Para olayını daha çok ATM’lerden hallediyoruz, şu ana kadar bir sorun olmadı. Yalnız para çekilen yerlere dikkat etmek lazım. Geçen, biz de oradayken, bir mola yerinde, yani Shell’in Ultra City’si gibi modern bir tesiste iki Hollandalı para çekerken birileri gelmişler. Hollandalılar şifreyi girdikten sonra bütün paralarını çekmişler, gitmişler, güpegündüz. Olay Consuela’nın yanında olmuş.
Tekne turu
Saat 16’da tekne turuna gittik, bizden başka bir üçüncü yaş Alman grubu daha var. Ama bize biralar serbest. Daryn’dan bir ekstra hizmet daha, iyi ki St. Lucia, Bib’s Backpackers’a gelmişiz. “Coast to coast” rehberine, Baz Bus Stop olmasına rağmen, bu yeri koymamışlar, herhalde bu kadar “free servis” işlerine gelmemiş. Tekneden hippoları, kuşları falan görüyoruz.
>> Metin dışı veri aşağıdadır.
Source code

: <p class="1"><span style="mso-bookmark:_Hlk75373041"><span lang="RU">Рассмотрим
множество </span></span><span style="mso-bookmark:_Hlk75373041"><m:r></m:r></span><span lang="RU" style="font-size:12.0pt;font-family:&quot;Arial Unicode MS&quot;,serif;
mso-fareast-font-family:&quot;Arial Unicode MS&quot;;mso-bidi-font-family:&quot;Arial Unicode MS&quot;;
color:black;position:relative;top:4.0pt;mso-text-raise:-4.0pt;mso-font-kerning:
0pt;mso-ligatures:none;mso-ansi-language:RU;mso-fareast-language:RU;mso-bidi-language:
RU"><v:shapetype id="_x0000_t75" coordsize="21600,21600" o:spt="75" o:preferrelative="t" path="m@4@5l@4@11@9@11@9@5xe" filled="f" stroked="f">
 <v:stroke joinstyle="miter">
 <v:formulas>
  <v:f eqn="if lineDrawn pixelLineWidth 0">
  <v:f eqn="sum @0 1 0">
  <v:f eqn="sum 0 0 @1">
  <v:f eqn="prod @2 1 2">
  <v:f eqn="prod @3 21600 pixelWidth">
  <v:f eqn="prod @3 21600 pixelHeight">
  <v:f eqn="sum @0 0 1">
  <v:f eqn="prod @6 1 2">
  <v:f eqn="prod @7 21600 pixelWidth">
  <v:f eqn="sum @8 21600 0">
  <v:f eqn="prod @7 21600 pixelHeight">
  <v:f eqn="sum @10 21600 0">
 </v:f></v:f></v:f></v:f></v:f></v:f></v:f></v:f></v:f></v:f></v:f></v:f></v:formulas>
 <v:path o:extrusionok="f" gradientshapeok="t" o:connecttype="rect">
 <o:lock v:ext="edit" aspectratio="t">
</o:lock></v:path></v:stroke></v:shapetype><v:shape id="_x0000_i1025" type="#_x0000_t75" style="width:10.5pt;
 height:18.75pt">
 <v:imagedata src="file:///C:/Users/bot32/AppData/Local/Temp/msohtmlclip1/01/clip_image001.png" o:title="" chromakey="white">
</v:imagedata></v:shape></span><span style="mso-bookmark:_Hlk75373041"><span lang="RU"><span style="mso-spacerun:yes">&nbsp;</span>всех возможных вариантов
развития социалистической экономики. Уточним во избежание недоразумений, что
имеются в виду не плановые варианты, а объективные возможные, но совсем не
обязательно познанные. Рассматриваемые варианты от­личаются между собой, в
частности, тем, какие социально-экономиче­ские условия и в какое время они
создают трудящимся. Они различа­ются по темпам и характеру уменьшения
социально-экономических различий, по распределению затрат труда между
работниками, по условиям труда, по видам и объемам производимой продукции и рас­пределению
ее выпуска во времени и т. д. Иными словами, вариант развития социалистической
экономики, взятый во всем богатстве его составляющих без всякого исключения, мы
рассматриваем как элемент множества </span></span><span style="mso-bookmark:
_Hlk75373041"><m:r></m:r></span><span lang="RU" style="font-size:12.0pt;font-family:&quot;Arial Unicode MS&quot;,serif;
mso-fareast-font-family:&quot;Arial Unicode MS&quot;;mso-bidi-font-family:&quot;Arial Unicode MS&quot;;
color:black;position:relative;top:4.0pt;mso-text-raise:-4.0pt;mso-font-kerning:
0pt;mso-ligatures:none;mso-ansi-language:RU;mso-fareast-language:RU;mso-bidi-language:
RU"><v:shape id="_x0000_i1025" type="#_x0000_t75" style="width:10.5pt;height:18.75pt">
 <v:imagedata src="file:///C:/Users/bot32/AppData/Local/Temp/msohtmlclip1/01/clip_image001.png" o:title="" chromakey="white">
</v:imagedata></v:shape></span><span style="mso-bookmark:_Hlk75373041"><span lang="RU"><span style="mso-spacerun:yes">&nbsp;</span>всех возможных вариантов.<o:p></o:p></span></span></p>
Özellikle su kartalı muhteşem idi. Tekne ile dibine kadar sokulduk, hiç kıpırdamadan fotoğraf için poz verdi. Biz de devlet buna turistler fotoğraf çeksin diye para mı veriyor diye sorduk. Siyah-beyaz yalıçapkını da güzeldi ama hem hareket eden tekne, hem de uzak ve karanlık yerde olması iyi fotoğraf almamı engelledi.
Akşama barbekü
Akşama mangalımızı yaptık, balıklar biraz tatsızdı ama Arzu’nun sosları onları lezzetli hale getirdi. Özellikle kalamarları müthiş yaptı. Salatalar da cabası, bu arada tüm zeytinyağımız bitti ama değdi. Zeytinyağı bu ülkede acayip pahalı. Geçenlerde, Chintsa’da, konuştuğumuz çift, “tüm salatalara zeytinyağı mı koyuyorsunuz?” diye hayretler içinde soruyorlardı. Bir de gece ölüm korkusu olmadan sokağa çıkma olayına akılları ermemişti. Yemeğe Matt’tan başka Jeffreys Bay ve Chintsa’da karşılaştığımız Fransız çiftte katıldı. Onlar araba kiralamış öyle dolaşıyorlar.
Bugün cuma, Baz Bus, bizi bıraktığı saatte, öğlene doğru geliyor. Buraya gelen tüm ekip Swaziland’a gidiyoruz. Ama orada Baz Bus ya bir gün sonra ya da dört gün. Geçen listeye yanlış bakmışım, Swaziland’da üç gece kalma planları suya düştü, bakalım ne yapacağız. Swaziland başka bir ülke, kapıda vize alacağız. Herkes çok methediyor, bakalım göreceğiz.